Hidden properties identification and text diversity translation of people’s names
MetadataShow full item record
Developments in the ability to analyse online data of people’s names have provided breakthroughs for social research, however, there are several existing challenges. This thesis proposes several novel approaches for identifying hidden properties and text diversity translation of people’s names. We start by studying the hidden properties of people’s names and found that there are limited existing methods to identify more than one hidden property of people’s names at one time. We, therefore, propose a ’Hidden Property Bayes’ model that achieves identifying more than one hidden property of people’s names in Kanji and Hanzi at one time. In addition, our model performs better than an existing system on name origin identification. We then moved on to text diversity translation and found that translating romanised names to the original language is a challenge. Therefore, we propose two novel models to translate Pinyin names to Hanzi names. These two novel models perform better than ’google translate’ on Mandarin name translation.

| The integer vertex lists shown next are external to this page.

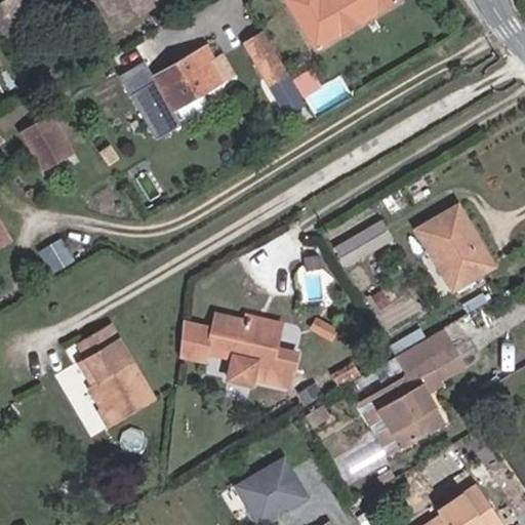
[(0,26),(2,30),(27,15),(25,10),(17,0),(7,0),(0,4),(0,26)]
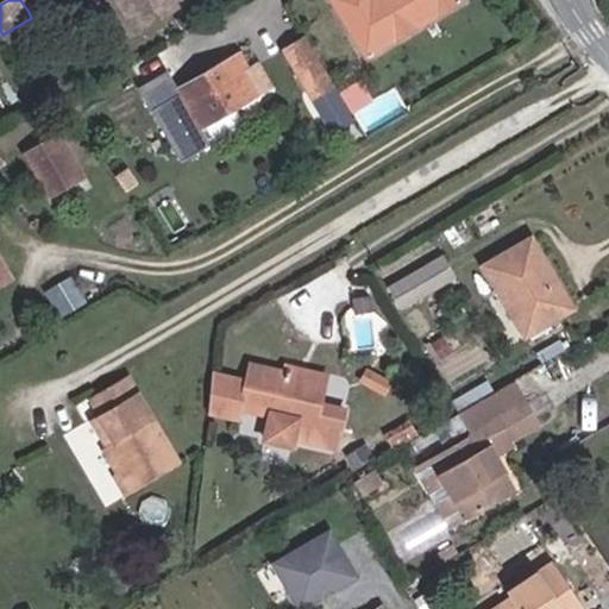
[(115,0),(133,31),(184,1),(183,0),(115,0)]
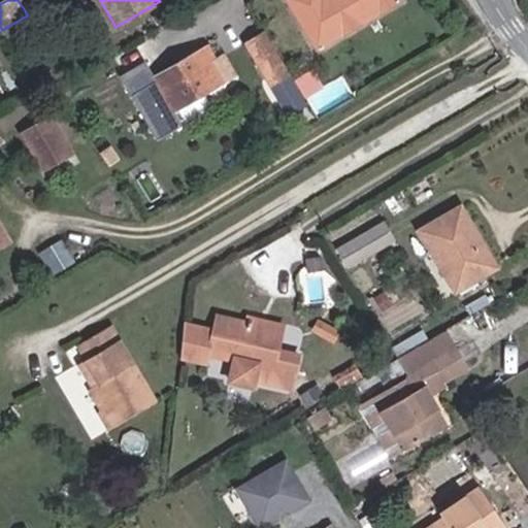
[(378,10),(371,0),(288,0),(318,48),(378,10)]
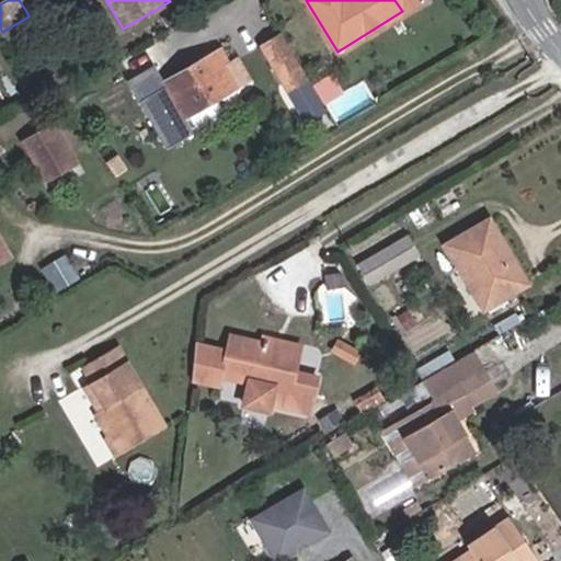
[(395,0),(402,11),(421,0),(395,0)]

We next investigated gender prediction of people’s names and found that limited existing tools can predict and analyse the data in one process. Therefore, we propose a ’Name-Gender’ tool that achieves predicting the gender of people’s names and also provides a statistical graph directly. In addition, our tool has better performance than an existing system on predicting the genders of people’s names in Latin and Hanzi characters. We also provide novel findings of gender analysis in computer science using our ’Name-Gender’ tool approaches. Overall, our contributions provide effective novel approaches to support social researchers analysing online data sources of people’s names to aid them in understanding real-world events.